Extrait du document>
« Mes codétenus n’en revenaient pas de cette solidarité »

> Entretien avec Yannick Lesné, professeur de sciences physiques au lycée Maupassant de Colombes (Hauts-de-Seine) et militant de SUD Education. Il revient pour Anticapitalisme & Révolution sur son interpellation par la police place de la République à Paris, lors de la manifestation du 29 novembre contre la COP21, sur le déroulement de sa garde à vue et sur la grève de solidarité menée par ses collègues.

Anticapitalisme & Révolution - Tu t’es retrouvé en garde à vue suite à ta participation à la manifestation du 29 novembre place de la République. Pourquoi avoir manifesté ce jour-là ?

Yannick Lesné - Pour plusieurs raisons. D’abord, parce que comme plein de gens, je me sens concerné par la COP 21, qui est pour nous une mascarade, car tous ceux qui militent se rendent bien compte que ce n’est pas avec ce genre de faux-semblants qu’on va arranger les choses.

Mais, si j’ai manifesté ce jour-là c’est surtout parce qu’on se sert du prétexte des attentats pour déclarer l’état d’urgence et, en plus, le prolonger de manière tout à fait inutile et scandaleuse. Ce qui est clair, c’est que l’objectif était d’empêcher toute contestation sociale, et donc finalement d’instrumentaliser les attentats du 13 novembre pour mieux faire passer toutes les « réformes » et toutes les condamnations pour activité syndicale qui ont eu lieu ces derniers temps.

Données fournies>
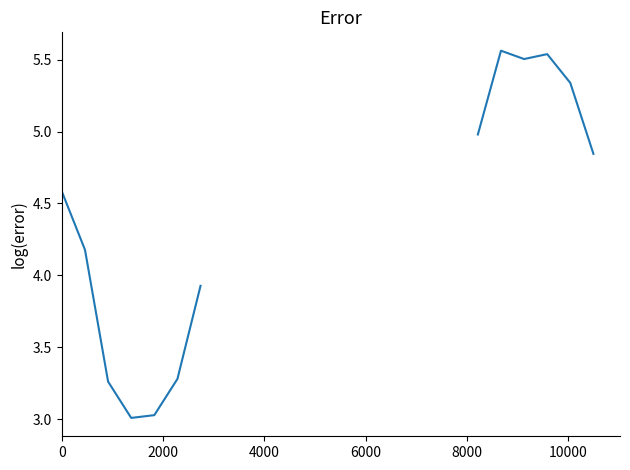

Does the chart display data point markers on the line(s)?

No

À faire>
1) Répondez à ces questions sur l'entretien avec Yannick Lesné :
(a) Quelle matière enseigne-t-il au lycée Maupassant de Colombes ?
(b) Sur quelle place de Paris a-t-il été interpellé ?
(c) De quel mot qualifie-t-il la COP 21 ?
2) D'après l'entretien avec Yannick Lesné, pourquoi juge-t-il la COP 21 comme il le fait ?
3) Reprenez l'entretien avec Yannick Lesné à la suite de sa dernière phrase.

Réponses>
1)
(a) Les sciences physiques.
(b) La place de la République.
(c) Une mascarade.

2) Il la voit comme une mascarade parce que, selon lui, tous ceux qui militent se rendent bien compte que ce n'est pas avec ce genre de faux-semblants qu'on va arranger les choses.

3)
A&R - Tu as été interpellé seul ou avec d’autres militants ?

YL - De façon assez étonnante, on s’en est rendu compte après, ils ont cherché à arrêter tous ceux qui s’étaient regroupés en cortège de manière visible pour protester contre la mascarade de la COP 21 et l’état d’urgence. Clairement, ce sont les militants organisés, syndicalement ou politiquement, qui ont été visés. On a été plus de 300 en tout à être arrêtés.

Dès les premières interventions de la police, ce sont essentiellement les cortèges organisés des militants politiques (dont celui du NPA), mais aussi les camionnettes de journalistes (de télévisions étrangères), qui ont été ciblés par les jets de gaz lacrymogènes.

Quant aux fameuses « violences » des « casseurs », il s’est agi essentiellement de quelques jets de bouteilles vides en direction de la police.

A&R - Quelles ont été les conditions de votre arrestation ?

YL - Après avoir manifesté, je souhaitais quitter la place de la République. Mais on nous empêchait de sortir : le métro et toutes les rues étaient bloqués.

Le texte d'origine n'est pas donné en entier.